Quick as he is to list his dislikes, Kremblas has his preferences. He likes loud music with energy, crossword puzzles, sushi, FreeCell. He likes his steaks bloody and his martinis extra dirty. Mostly, he loves baseball, and he loves coaching.

“Why wouldn’t you want to do this?” is the rhetorical question Kremblas poses as he surveys his domain. “I love this. I love helping guys, moving them along, teaching them things about the game. I love going against other managers, other teams, trying to fool them. I can’t imagine doing anything else. I always wanted to play professional ball, and if you are lucky enough to do that, you want to play at the highest level. I still want to play at the highest level.”

Frank Kremblas was born and raised in Columbus, Ohio. Asked to describe his youth, he shrugs: “On a road with houses.” His father was a patent attorney, his mother a secretary for the firm. His only sibling is a younger brother, whom he ended up managing for one year in Huntsville.

Like most kids of that time and place, he began playing sports for fun. Unlike most kids, he had a tough act to follow. Father Frank Sr., who passed away last year, quarterbacked the Ohio State Buckeyes to a share of the 1957 national championship. “There was no pressure from him to play sports, though,” Kremblas says. “But there were expectations from my parents to do your best whatever you did, behave properly and appropriately, and accept personal responsibility.”

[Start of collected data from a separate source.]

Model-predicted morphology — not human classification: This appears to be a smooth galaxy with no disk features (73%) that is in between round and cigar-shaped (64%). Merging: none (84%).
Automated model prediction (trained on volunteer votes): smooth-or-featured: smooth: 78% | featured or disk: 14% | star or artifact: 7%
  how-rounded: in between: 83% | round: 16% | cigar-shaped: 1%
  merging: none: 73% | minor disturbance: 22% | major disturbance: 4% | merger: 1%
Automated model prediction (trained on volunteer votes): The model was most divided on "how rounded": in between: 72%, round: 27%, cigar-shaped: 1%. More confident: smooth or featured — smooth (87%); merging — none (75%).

As a boy, he followed the Cincinnati Reds and began playing Little League baseball when he was about 7. Always, he says, he had a lot of energy. “I’m sure I was a pain in the ass as a kid,” he says. He excelled academically in high school, earning a 3.8 GPA without much effort. “School was easy for me,” he says. “I never had to study.” He also played three sports, and was fondest of football, “because you got to hit, and I loved to hit.” He played quarterback and safety, but while he spent a lot of time on the field, he didn’t receive any offers to play college football.

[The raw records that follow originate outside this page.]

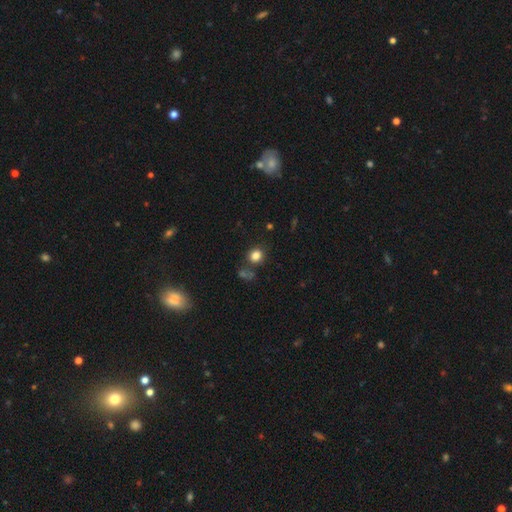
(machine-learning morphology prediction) Smooth or featured? smooth (82%)
How rounded? round (83%)
Merging? none (78%)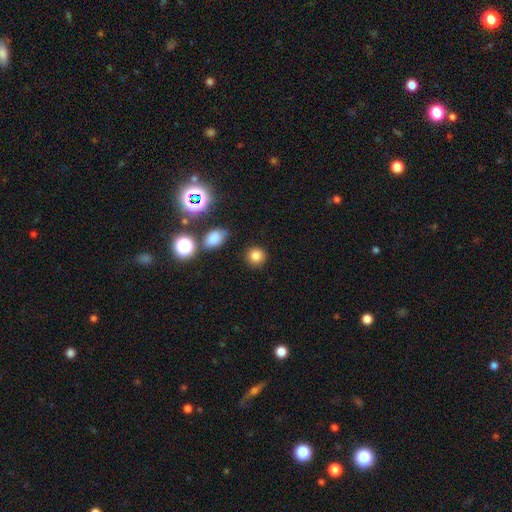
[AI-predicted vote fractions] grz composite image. It shows a smooth galaxy with no disk features (81%) that is round (88%). Merging: none (87%).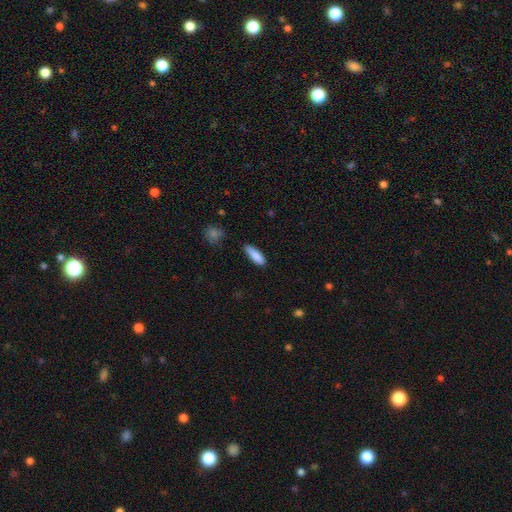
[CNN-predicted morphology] Q: Smooth or featured?
A: smooth (87%); runner-up: star or artifact (7%)
Q: How rounded?
A: in between (51%); runner-up: cigar-shaped (47%)
Q: Merging?
A: none (78%); runner-up: minor disturbance (17%)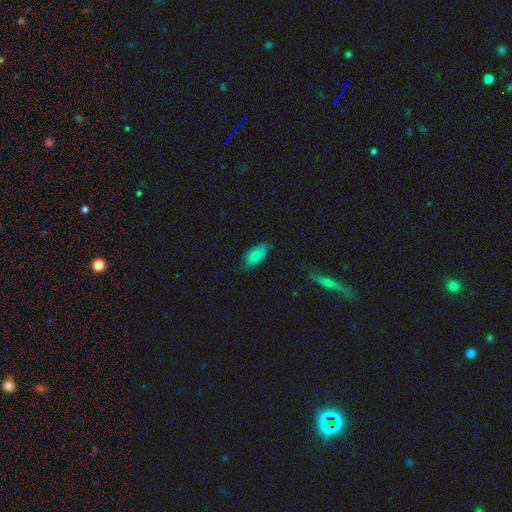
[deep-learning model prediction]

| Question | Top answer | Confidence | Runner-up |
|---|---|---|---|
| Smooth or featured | smooth | 76% | featured or disk (17%) |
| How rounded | in between | 92% | cigar-shaped (4%) |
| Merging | none | 66% | minor disturbance (27%) |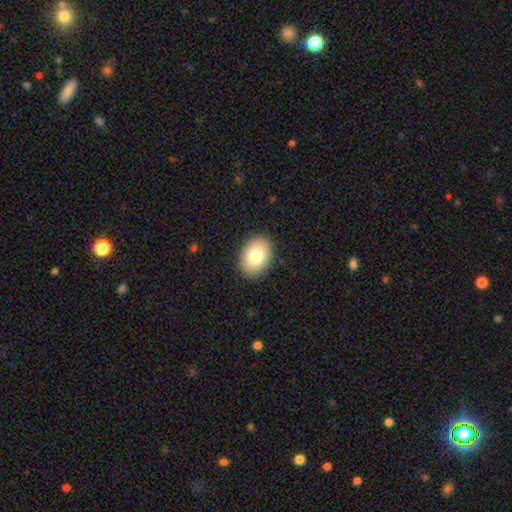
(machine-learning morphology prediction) Smooth or featured? smooth (79%)
How rounded? in between (77%)
Merging? none (89%)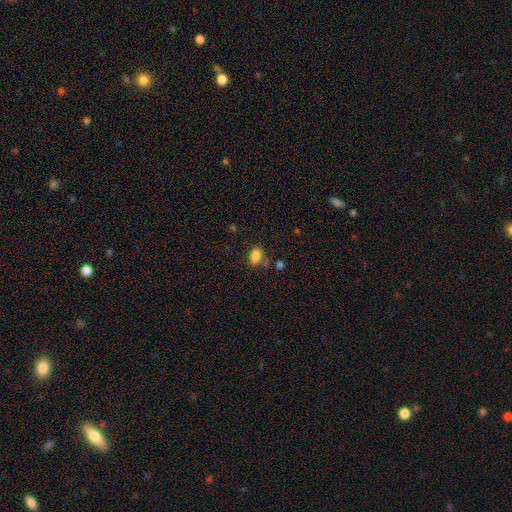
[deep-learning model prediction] This is clearly a smooth galaxy (84%). How rounded: likely in between (75%). Merging: likely none (68%).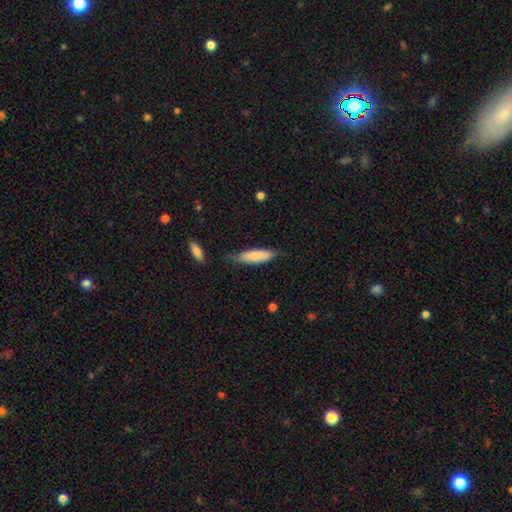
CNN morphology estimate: type=smooth (78%); roundness=cigar-shaped (58%); merging=none (61%).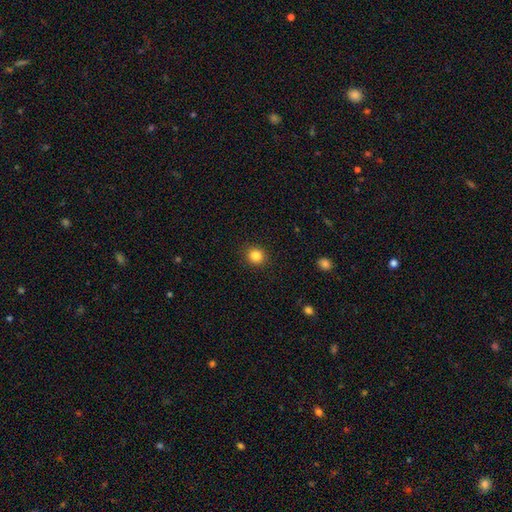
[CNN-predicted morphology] type=smooth (85%); roundness=round (87%); merging=none (91%).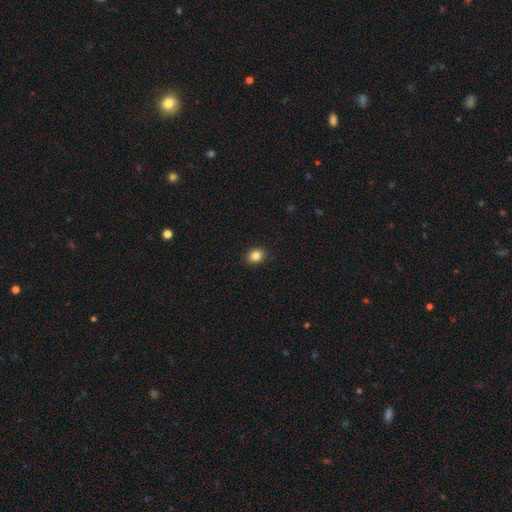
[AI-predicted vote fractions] Overall: smooth (84%). How rounded: round (53%; in between 46%). Merging: none (90%).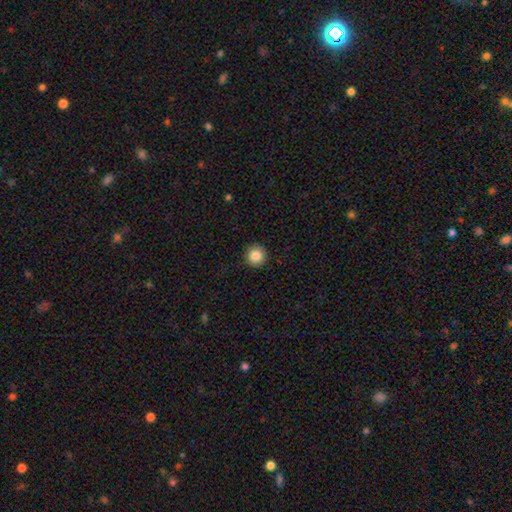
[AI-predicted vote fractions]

He did, however, accept an offer from Eastern Kentucky to play baseball. He was All-Ohio Valley Conference in 1987 and 1988. He played second, but his goal was to get behind the plate and catch. “I bugged the coach about it all the time,” Kremblas remembers. “I felt like it was easier to get drafted as a catcher than an infielder. I knew I was a better catcher than the one we had, but the coach had never seen me catch. When he did, he saw I was right and I got to be catcher my senior year.”

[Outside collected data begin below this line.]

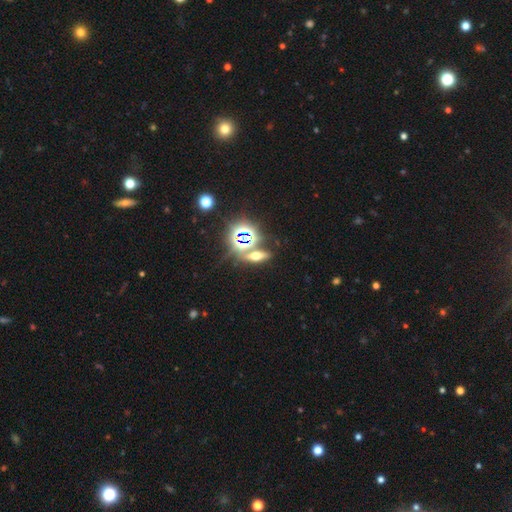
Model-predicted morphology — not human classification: smooth_or_featured: star or artifact (p=0.40) [alt: smooth p=0.35]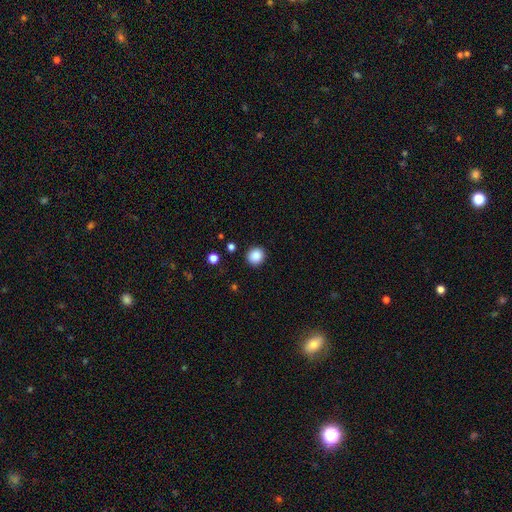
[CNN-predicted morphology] This appears to be a smooth galaxy with no disk features (87%) that is round (90%). Merging: none (90%).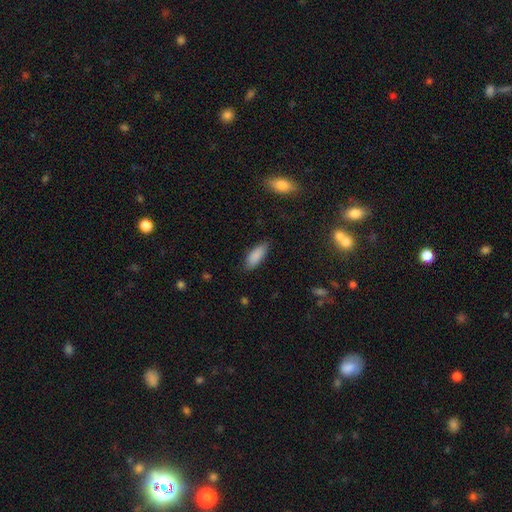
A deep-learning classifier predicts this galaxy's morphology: Smooth or featured? smooth (87%)
How rounded? in between (76%)
Merging? none (81%)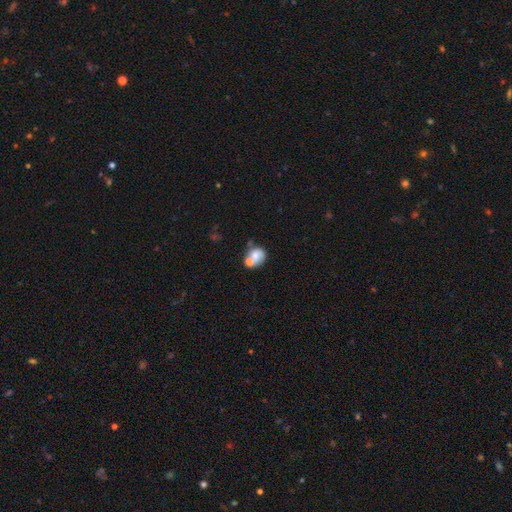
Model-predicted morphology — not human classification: This appears to be a smooth galaxy with no disk features (63%) that is round (59%). Merging: merger (45%).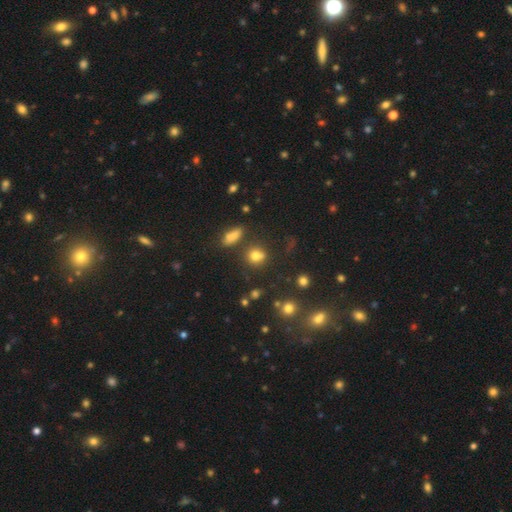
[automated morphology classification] smooth_or_featured: smooth (p=0.77) [alt: star or artifact p=0.15]
how_rounded: round (p=0.73) [alt: in between p=0.24]
merging: none (p=0.68) [alt: minor disturbance p=0.14]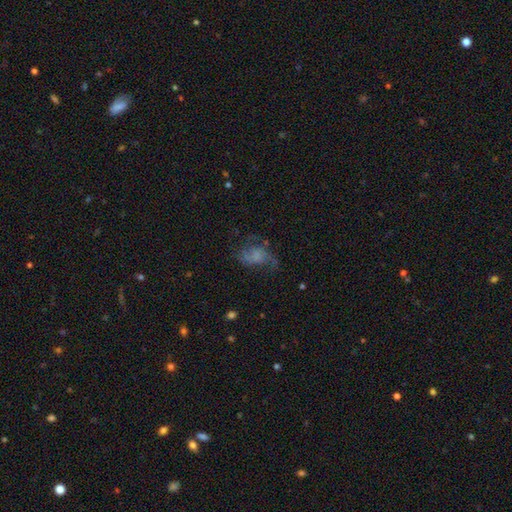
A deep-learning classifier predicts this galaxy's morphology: smooth_or_featured: featured or disk (p=0.57) [alt: smooth p=0.29]
disk_edge_on: no (p=0.97) [alt: yes p=0.03]
bar: no (p=0.70) [alt: weak p=0.25]
has_spiral_arms: yes (p=0.79) [alt: no p=0.21]
bulge_size: none (p=0.56) [alt: small p=0.20]
merging: none (p=0.46) [alt: major disturbance p=0.30]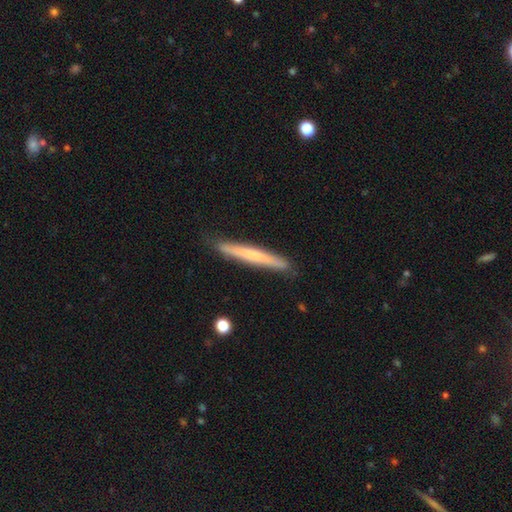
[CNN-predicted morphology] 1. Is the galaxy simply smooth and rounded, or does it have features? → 49% smooth, 44% featured or disk, 7% star or artifact.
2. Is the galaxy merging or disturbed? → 88% none, 10% minor disturbance, 2% major disturbance, 1% merger.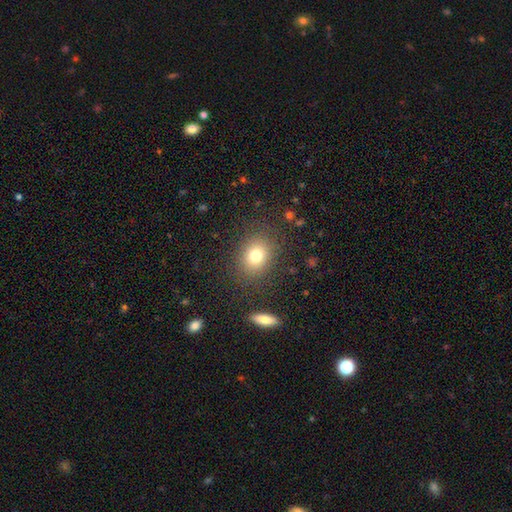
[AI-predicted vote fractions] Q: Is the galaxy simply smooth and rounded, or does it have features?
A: smooth — 77%.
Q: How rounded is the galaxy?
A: round — 57%.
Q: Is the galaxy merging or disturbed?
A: none — 84%.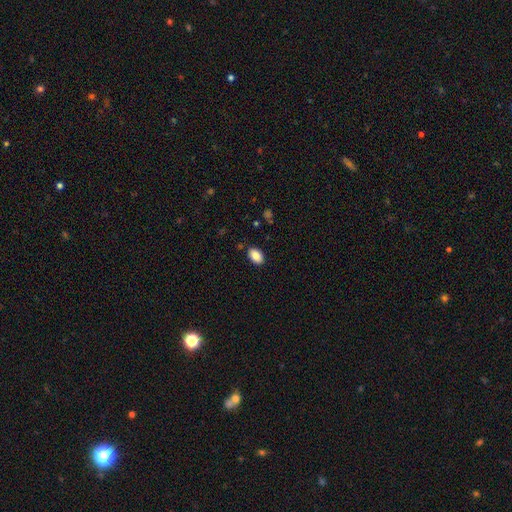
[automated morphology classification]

Sure enough, in the June 1989 draft, he was selected in the 23rd round by the team he’d cheered since childhood, the Cincinnati Reds. Playing for the Reds was a dream. The reality was eye-opening.

“You feel more insecure than you ever have in your life coming in to play minor league ball if you were not a high pick,” Kremblas says. “At least that’s how it was in the Reds organization, and that’s all I knew. They treated the high picks better than all the other players, and that’s not right. We were not treated like human beings, we were treated like pieces of meat. But I didn’t know any better, and I just wanted to play ball.”

His professional playing career began in the rookie league in 1989 and ended eight years later at Triple-A lndianapolis. In 1993, he spent the entire season in Indy, but began the next two in AA before moving back up to AAA. It was in 1994 that he first began to suspect he might not be in the Reds’ plans for the future. “There were lots of injuries on the Reds that year, and it seemed like I might get a chance to go up,” Kremblas says. “But I didn’t.”

 

In 1996, the writing was on the wall in spring training. He asked for his release. He was playing ball for the Independent League in Columbia, Tenn., when his manager got a call from the Reds. They wanted an infielder to play on their Triple-A team, and Kremblas was the obvious choice. He went for it, but his dream team burned him yet again.

“They are supposed to pay you a $3,000 bonus to sign on,” Kremblas recalls, “but the bastards made me waive it in order to play. I did, so that’s my fault.” The next year, when the only offer he received to play ball was from the Reds, he turned it down. Instead, he signed on as hitting coach in the Montreal Expos system for their rookie level in Ottawa.

“The transition was hard at first,” he remembers. “I felt like I was quitting, but then I realized I just wasn’t good enough to be a player anymore, so that was easier. I hadn’t given coaching a lot of thought while I was playing, but I liked it right away. And the Expos’ organization showed me how bad the Reds’ was then, and that there was another way. ”

It was after he finished playing that he had the epiphany that has guided his coaching philosophy. “As a player, you are so results-oriented—results were so important to me then,” Kremblas explains. “It’s amazing how much easier it is to learn without results clouding your head. When you play, you are looking through a filter of stats and numbers. You can’t see clearly. Look at it as cause and effect. Stats are the effect. What is the cause? The results—the stats—will not change unless you can change the cause. I wish I had known that when I was playing.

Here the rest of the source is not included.